Text block:
One subtle point is that a single real earthquake will be in multiple catalogs within the DMC's database. he DMC doesn't have enough information to group these origins into a single event. As such, they appear in seperate events. It is usually wise to pick a particular catalog to avoid duplicate processing of events. The default here is the PREF catalog from the DMC. PREF is not a true catalog, but something that the DMC Event server understands as the "best" catalog depending on the time of the request. The weeklies, or WHDF, catalog from the NEIC is another common one for historical data. If you are doing a SOD run and want near real time data, then you probably want to use FINGER catalog. This is because that has a short delay from the earthquake's occurrance to the location that is being included in the catalog. However, since this tutorial run is historical, PREF is a good choice.
Now that we have our events locally, we could do some subsetting based on the origin, but we will assume all of these events are fine. Just to make running SOD a little more interesting, we will add an event subsetter and an event processor. The event subsetter, <removeEventDuplicates/> makes sure that we do not get events that are very close in both location and time. It is often the case that there are duplicates even in a single catalog, and this removes them. The processor just prints out a line every time an event arrives. The last item generates the html status pages for events. This finishes the event arm.
<removeEventDuplicate/> <printLineEventProcess/> <eventStatusTemplate> <template>jar:edu/sc/seis/sod/data/templates/eventArm/eventStatus.xml"</template> </eventStatusTemplate>
These items should go after the end of the event finder and before the second event arm tag in the file.
Networks and Channels
Before getting any data, we must choose some channels within the network arm. Here is the network arm that gets long period channels from stations within the II network.

Data for review:
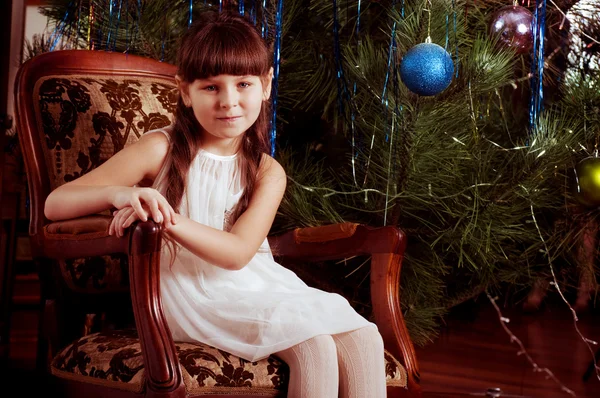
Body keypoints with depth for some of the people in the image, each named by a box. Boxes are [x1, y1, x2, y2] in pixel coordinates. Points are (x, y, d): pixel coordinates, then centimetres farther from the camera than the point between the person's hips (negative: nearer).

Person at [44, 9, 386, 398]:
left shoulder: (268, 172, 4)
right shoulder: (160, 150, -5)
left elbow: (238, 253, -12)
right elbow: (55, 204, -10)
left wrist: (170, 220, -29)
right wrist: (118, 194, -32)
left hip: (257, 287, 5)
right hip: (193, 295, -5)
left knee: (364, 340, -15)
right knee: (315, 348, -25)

==

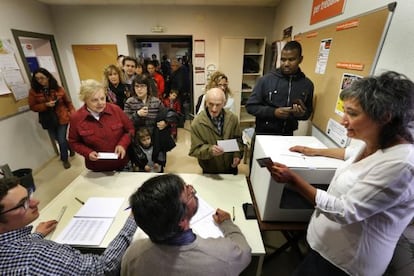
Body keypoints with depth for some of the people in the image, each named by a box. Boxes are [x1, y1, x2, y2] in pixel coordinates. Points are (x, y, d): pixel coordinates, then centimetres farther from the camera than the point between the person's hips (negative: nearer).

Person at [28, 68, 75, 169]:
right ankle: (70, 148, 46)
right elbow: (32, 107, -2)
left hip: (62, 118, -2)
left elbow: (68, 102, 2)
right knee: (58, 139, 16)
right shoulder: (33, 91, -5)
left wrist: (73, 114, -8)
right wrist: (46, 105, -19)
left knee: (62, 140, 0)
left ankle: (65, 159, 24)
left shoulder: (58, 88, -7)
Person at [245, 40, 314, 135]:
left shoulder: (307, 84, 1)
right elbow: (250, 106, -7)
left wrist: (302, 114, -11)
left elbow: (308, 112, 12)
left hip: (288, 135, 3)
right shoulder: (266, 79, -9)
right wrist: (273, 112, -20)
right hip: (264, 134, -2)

What this exercise asks:
1. Name every event catalog that the SOD tutorial text mentions.
2. Extend the SOD tutorial text, picking up after its last sentence about the network arm.

Task responses:
1. PREF, WHDF (the weeklies), FINGER

2.
<networkFinder> <name>IRIS_NetworkDC</name> <dns>edu/iris/dmc</dns> <refreshInterval> <unit>DAY</unit> <value>2</value> </refreshInterval> </networkFinder>
Insert this XML inside the networkArm tags
Here we connect to the IRIS_NetworkDC server within the edu/iris/dmc domain. We will also go back and look for new channels every 2 days. In our current example this will not matter because the entire run will complete in a shorter time. However, for a longer running instance of SOD, and in particular for stations within USArray, there may very well be new stations that come online during a SOD run. Setting this refreshInterval tells SOD to add new channels to its run as it goes.
Next we will select the networks that we are interested in. This will select just the II network.
<networkCode>II</networkCode>
This piece of XML should immediately follow the networkFinder we just added and immediately precede the closing networkArm tag
If we wished to select more than one network, we could have wrapped several networkCode elements within a <networkOR> to allow them to all match. Care should be taken as you may say, "I want II and IU networks," and be tempted to use a <networkAND>, but SOD needs to be told, "The network code can be II or IU," so <networkOR> is correct. It is important that there be at most one subsetter of a given type. If more than one is needed, then they should be wrapped in a logical, such as AND, OR, NOT, or XOR.
We will accept all stations at this point. However, we may be able to speed up the process by eliminating stations that were not active during January. The station subsetter below will make sure that the station's effective time overlaps the time range for our event selection.
<stationEffectiveTimeOverlap> <startTime>20030101T00:00:00.001Z</startTime> <endTime>20030131T23:59:59.999Z</endTime> </stationEffectiveTimeOverlap>
Insert this after the networkCode subsetter
The next level of subsetting is the Site level. Sites in the Fissures/DHI model roughly correspond to location IDs in SEED. In order to avoid getting data from more than one site per station, we will specify that the site must be active during January and that its code must be either space-space or 00. We use both a logical site ID subsetter as well as a site subsetter.
<siteAND> <siteOR> <siteCode> </siteCode> <siteCode>00</siteCode> </siteOR> <siteEffectiveTimeOverlap> <startTime>20030101T00:00:00.001Z</startTime> <endTime>20030131T23:59:59.999Z</endTime> </siteEffectiveTimeOverlap> </siteAND>
Insert this after the effective time subsetter
Finally, we will actually select channels. At this point we can eliminate all but the long period channels. We also want to eliminate LOG channels and include an effective time overlap to lessen the amount of data that must be processed. Lastly, we will use a printlineChannelProcessor to print out the name of each successful channel.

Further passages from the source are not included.